Since the 1970s, Hinton has pioneered the development of “neural networks”, technology that attempts to imitate how the brain works. It now underpins most of the AI tools and products we use today, from Google Translate and Bard, to ChatGPT and autonomous cars.

But this week, he acknowledged fears about its rapid development, which could result in misinformation flooding the public sphere and AI usurping more human jobs than predicted.

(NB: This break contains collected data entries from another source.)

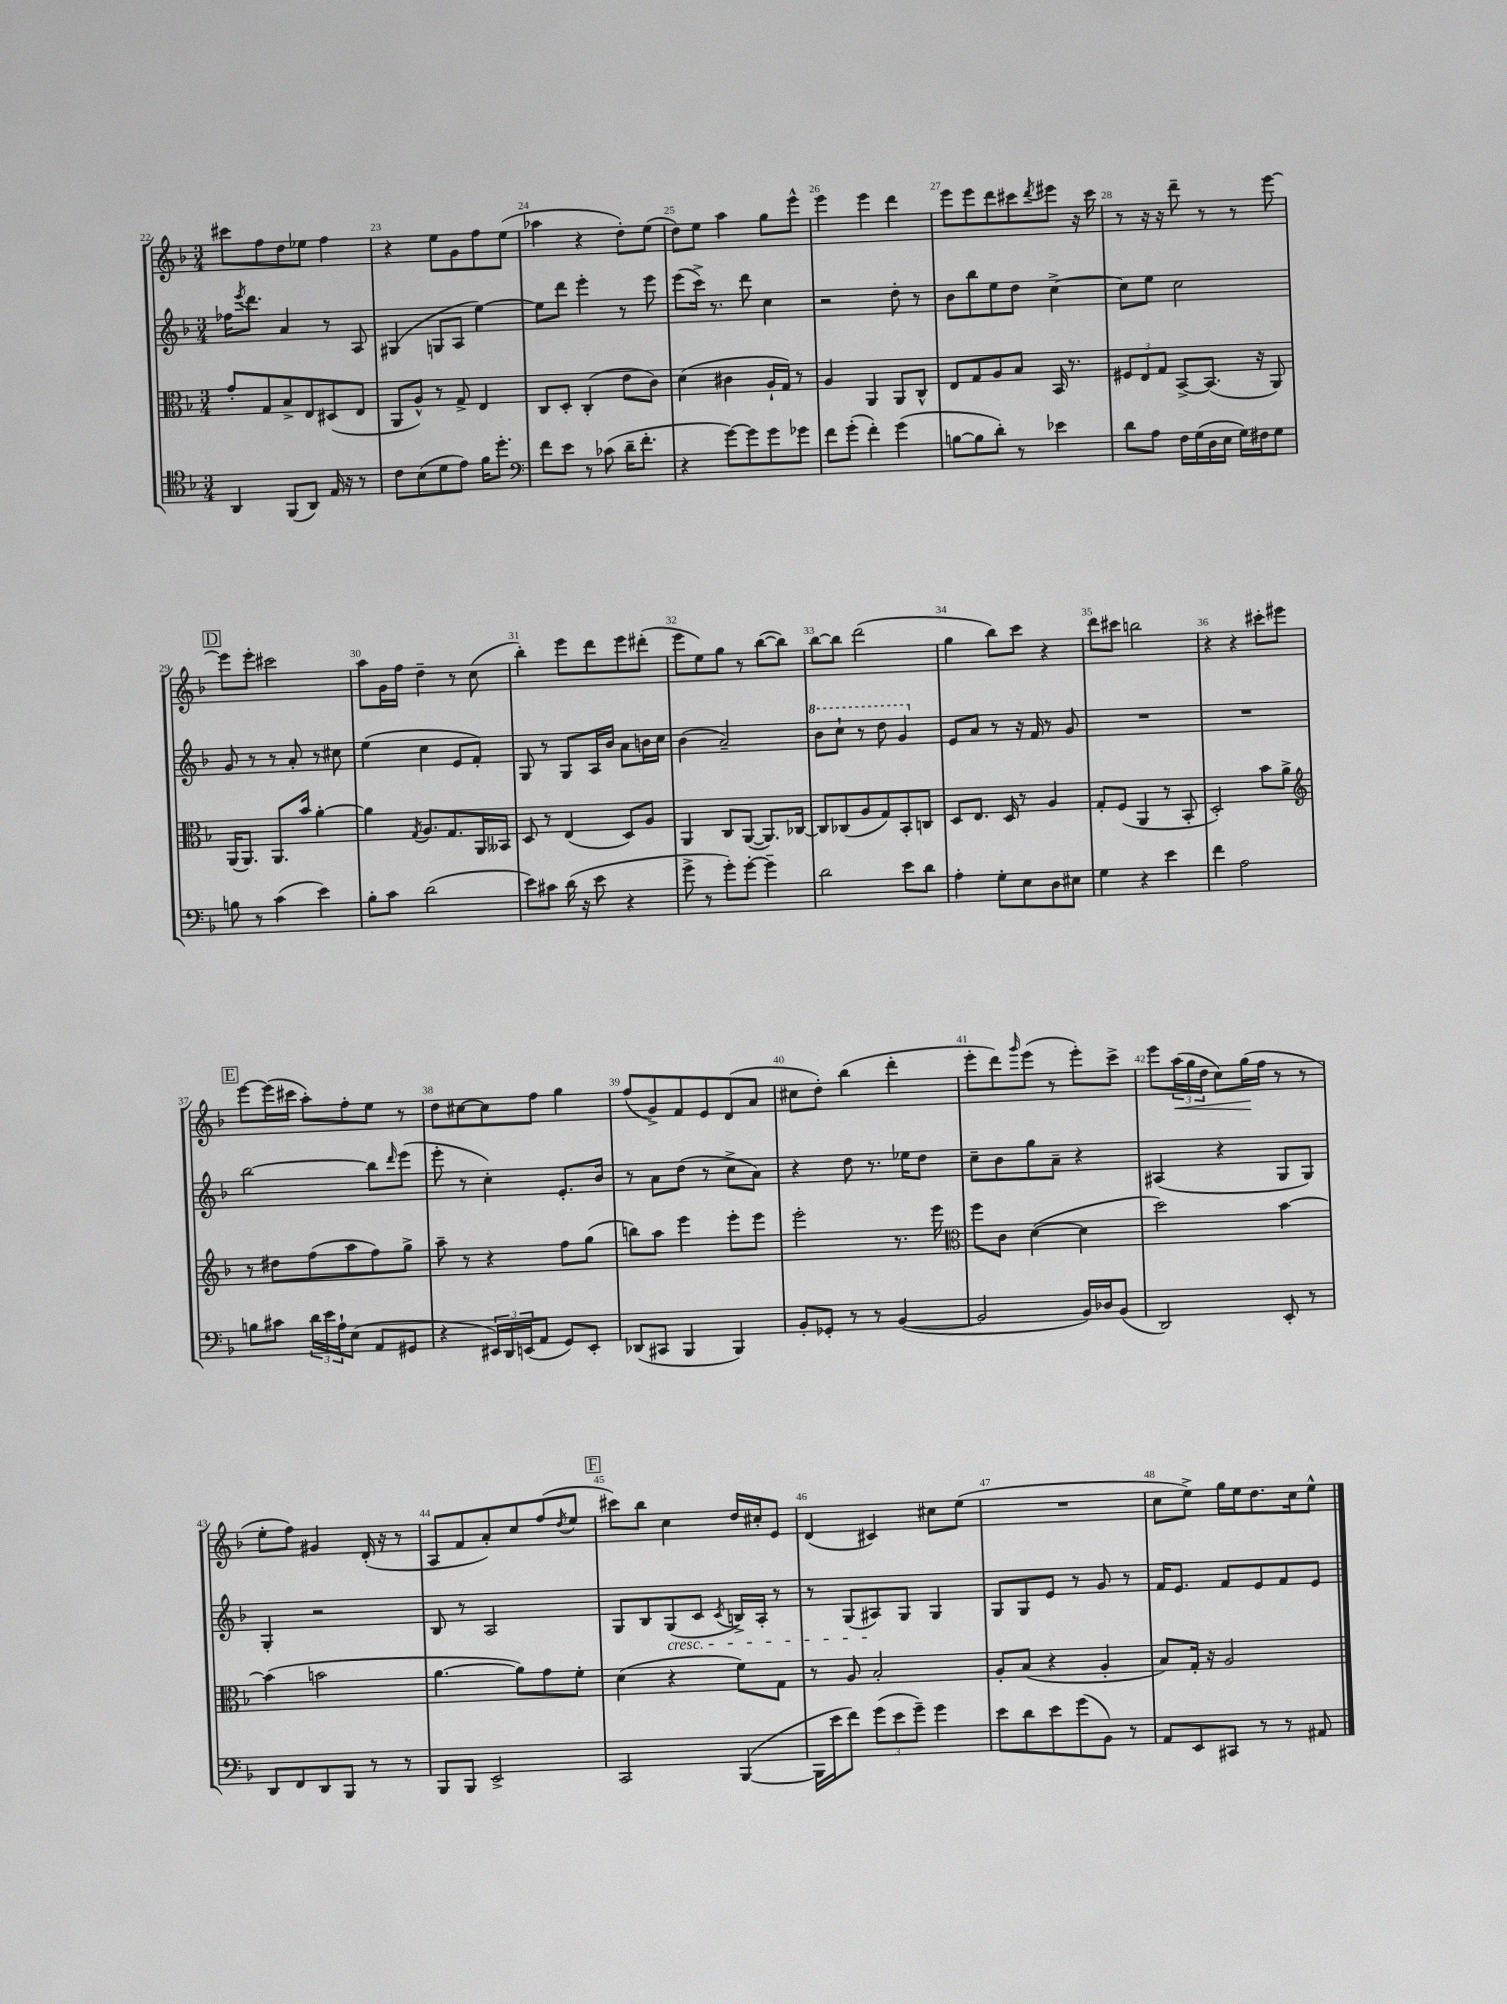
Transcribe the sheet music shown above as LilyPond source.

<<
\new StaffGroup <<
\new Staff = "s0" {
    \clef treble \key f \major \numericTimeSignature \time 3/4
    cis'''8 f''8 d''8 ees''8 f''4 |
    r4 e''8 g'8 f''8 e''8( |
    aes''4 r4 d''8-.) e''8( |
    d''8) e''8 a''4 g''8 e'''8-^ |
    e'''4 e'''4 d'''4 |
    e'''8 e'''8 d'''8 cis'''8 \acciaccatura { d'''8 } eis'''8 r16 cis'''16 |
    r8 r16 r16 d'''8-- r8 r8 e'''8~ |
    \mark \markup { \box "D" } e'''8 e'''8-. cis'''2 |
    a''8 g'16 f''16 d''4-- r8 c''8( |
    bes''4-.) e'''8 d'''8 e'''8 dis'''8-.( |
    e'''8 e''8) g''8 r8 bes''8~( bes''8) |
    bes''8~ bes''8 d'''2( |
    g''4 bes''8) c'''8 r4 |
    d'''8 cis'''8 b''2 |
    r4 r4 cis'''8-. eis'''8 |
    \mark \markup { \box "E" } e'''8~ e'''16( cis'''16 a''8-.) f''8-. e''8 r8 |
    d''8 cis''8~ cis''8 f''8 g''4 |
    f''8( g'8->) f'8 e'8 d'8( a'8 |
    cis''8 d''8-.) bes''4( d'''4-. |
    e'''8-. d'''8) \grace { g'''16 } e'''8( r8 e'''8-.) c'''8-> |
    e'''8 \tuplet 3/2 { a''16\<( g''16 d''16 } c''8) g''16\!( f''16 r8 r8 |
    e''8-. f''8) gis'4 d'16-.( r16 r8 |
    a8 f'8 a'8-.) c''8 f''8( \acciaccatura { d''8 } e''8 |
    \mark \markup { \box "F" } cis'''8) bes''8 c''4 d''16 cis''16-. e'8 |
    d'4( cis'4) cis''8 e''8( |
    R2. |
    c''8 e''8->) g''16 e''16 d''8. c''16 e''8-^ \bar "|." |
}
\new Staff = "s1" {
    \clef treble \key f \major \numericTimeSignature \time 3/4
    fes''16 \acciaccatura { e'''8 } d'''8. a'4 r8 a8 |
    gis4( g8 a8 e''4~) |
    e''8 d'''8 e'''4-. r8 e'''8 |
    e'''8( c'''16->) r8. d'''8 c''4 |
    r2 d''8-. r8 |
    bes'8 bes''8 e''8 d''8 c''4~-> |
    c''8 e''8 c''2 |
    \mark \markup { \box "D" } g'8 r8 r8 a'8-. r8 cis''8 |
    e''4( c''4 e'8 f'8-.) |
    g8 r8 g8 a16 bes'16 a'8 b'16 c''16 |
    bes'4( a'2--) |
    \ottava #1 bes''8 c'''8-! r8 d'''8 g''4 \ottava #0 |
    e'8 a'8 r8 r16 f'16 r8 g'8 |
    R2. |
    R2. |
    \mark \markup { \box "E" } bes''2~ bes''8 \grace { d'''16 } e'''8( |
    e'''8-. r8 c''4-.) e'8.-. bes'16 |
    r8 a'8 d''8( r8 c''8-> a'8) |
    r4 d''8 r8. ees''16 d''8 |
    c''8-- bes'8 g''8 a'8-- r4 |
    ais4( r4 g8 g8) |
    g4-. r2 |
    bes8 r8 a2 |
    \mark \markup { \box "F" } g8 bes8 g8\cresc( c'8 \acciaccatura { c'8 } b16->) a16-. r8 |
    r8 g8( ais8\!) g8 g4 |
    g8 g8 e'8 r8 g'8 r8 |
    f'16 e'8. f'8 e'8 f'8 e'8 \bar "|." |
}
\new Staff = "s2" {
    \clef alto \key f \major \numericTimeSignature \time 3/4
    g'8-. g8 bes8-> e8 dis8( e8 |
    a,8 a8-^) r8 g8-> e4 |
    c8 d8-. c4-.( e'8 c'8) |
    d'4( cis'4 a16-! g16) r8 |
    a4 a,4 a,8 c8-^ |
    e8 g8 a8 bes8 bes,16 r8. |
    \tuplet 3/2 { fis8 e8 g8 } bes,8~-> bes,8.( r16 a,8) |
    \mark \markup { \box "D" } a,16( a,8.) a,8. bes'16 a'4~-. |
    a'4 \acciaccatura { g8 } a8. g8. a,16 beses,16 |
    d8 r8 e4( d8) a8 |
    a,4 c8 a,8~( a,8.) ces16~ |
    ces8 ces8( a8 g8) bes,8-. c8 |
    d8 e8. d16 r8 a4 |
    g8-. f8( a,4 r8 bes,8-. |
    d2-.) bes'8 a'8-> |
    \mark \markup { \box "E" } \clef treble r8 dis''8 f''8( a''8 f''8) g''8-> |
    a''8-- r8 r4 f''8 g''8( |
    b''8) a''8 e'''4 e'''8-. e'''8 |
    e'''2-. r8. e'''16 |
    \clef alto f''8 c'8 d'4~( d'4 |
    d''2) bes'4~ |
    bes'4( b'2 |
    a'4.~ a'8) g'8 f'8-. |
    \mark \markup { \box "F" } d'4( r4 f'8) g8 |
    r8 a8 bes2-. |
    a8-. bes8( r4 a4-. |
    bes8) g16-. r16 a2 \bar "|." |
}
\new Staff = "s3" {
    \clef tenor \key f \major \numericTimeSignature \time 3/4
    a,4 f,8( a,8) e16 r16 r8 |
    c'8 bes8( d'8 e'8) f'16 d''8.-. |
    \clef bass f'8 e'8 r8 ces'8( d'16-- f'8.-. |
    r4 g'8~) g'8 g'8 ges'8 |
    f'8 g'8-.( f'4-.) g'4( |
    b8~ b8 d'8-.) r8 ees'4 |
    d'8 a8 f16 g16( d16 e16 g16) fis16 g8 |
    \mark \markup { \box "D" } b8 r8 c'4( e'4) |
    bes8-. c'8 d'2( |
    e'8) cis'8 d'16( r16 e'8 r4 |
    g'8-> r8 g'8-.) g'8~-. g'4-- |
    d'2 e'8 d'8 |
    a4-. g8-. e8 d8 eis8 |
    g4 r4 e'4 |
    f'4 a2 |
    \mark \markup { \box "E" } b8 cis'8 \tuplet 3/2 { d'16 e'16 a16-! } e8( a,8 gis,8 |
    r4 \tuplet 3/2 { eis,16) d,16 e,16( } a,8 g,8) e,8-. |
    des,8( cis,8 bes,,4 bes,,4) |
    bes,8-. ges,8-. r8 r8 bes,4~( |
    bes,2 bes,16) des16 bes,8( |
    d,2) e,8-. r8 |
    d,8 f,8 d,8 bes,,8 r8 r8 |
    bes,,8 bes,,8 e,2-> |
    \mark \markup { \box "F" } c,2 bes,,4~( |
    bes,,16 e'16 f'8) \tuplet 3/2 { g'8( e'8 g'8--) } g'4 |
    e'8 d'8 e'8 g'8( bes,8) r8 |
    a,8 e,8 cis,8 r8 r8 ais,8 \bar "|." |
}
>>
>>
\layout { \context { \Score currentBarNumber = #22 \override BarNumber.break-visibility = ##(#f #t #t) barNumberVisibility = #all-bar-numbers-visible } }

“My worry is that it will [make] the rich richer and the poor poorer. As you do that . . . society gets more violent,” said Hinton. “This technology which ought to be wonderful . . . is being developed in a society that is not designed to use it for everybody’s good.” 

Hinton also rang an alarm bell about the longer-term threats posed by AI systems to humans, if the technology was given too much autonomy. He’d always believed this existential risk was way off, but recently recalibrated his thinking on its urgency.

“It’s quite conceivable that humanity is a passing phase in the evolution of intelligence,” he said. Hinton’s decision to quit Google after a decade was spurred on by an academic colleague who convinced him to speak out about this, he added.

Born in London, Hinton comes from an illustrious lineage of scientists. He is the great-great-grandson of the British mathematicians Mary and George Boole, the latter of whom invented Boolean logic, the theory that underlies modern computing.

As a cognitive psychologist, Hinton’s work in AI has aimed to approximate human intelligence — not just to build AI technology but to illuminate the workings of our own brains.

Stuart Russell, an AI professor at University of California, Berkeley, an academic peer of Hinton’s, said his background meant he was “not the most mathematical of people you’ll find in the machine-learning community”. 

He pointed to Hinton’s big breakthrough in 1986, when he published a paper about a technique called “backpropagation”, which showed how computer software could learn over time.

“It was clearly a seminal paper,” Russell said. “But he didn’t derive the . . . rule the way a mathematician would. He used his intuition to figure out a method that would work.”

Hinton hasn’t always been publicly outspoken about his ethical views but in private he has made them plain.

In 1987, when he was an associate professor at Carnegie Mellon University in the US, he decided to leave his position and emigrate to Canada.

One of the reasons he gave, according to Bengio, was an ethical one — he was concerned about the use of technology, particularly AI, in war and much of his funding was coming from the US military.

“He wanted to feel good about the funding he got and the work he was doing,” said Bengio. “He and I share values about society. That humans matter, that the dignity of all humans is essential. And everyone should benefit from the progress that science is creating.”

In 2012, Hinton and his two graduate students at the University of Toronto — including Ilya Sutskever, now a co-founder of OpenAI — made a major breakthrough in the field of computer vision. They built neural networks that could recognise objects in images orders of magnitude more accurately than had ever been possible before. Based on this work, they founded their first start-up, DNNresearch.

Their company — which didn’t make any products — was sold to Google for $44mn in 2013, after a competitive auction that led to China’s Baidu, Microsoft and DeepMind bidding to acquire the trio’s expertise.

Since then, Hinton has spent half his time at Google, and the other half as a professor at the University of Toronto.

According to Russell, Hinton is constantly coming up with new ideas and trying new things out. “Every time he had a new idea, he’d say at the end of his talk: ‘And this is how the brain works!’”

When asked on stage whether he regretted his life’s work, given it could contribute to the myriad harms he had outlined, Hinton said he had been mulling it over.

“This stage of [AI] was not foreseeable. And until very recently I thought this existential crisis was a long way off,” he said. “So I don’t really have regrets about what I do.”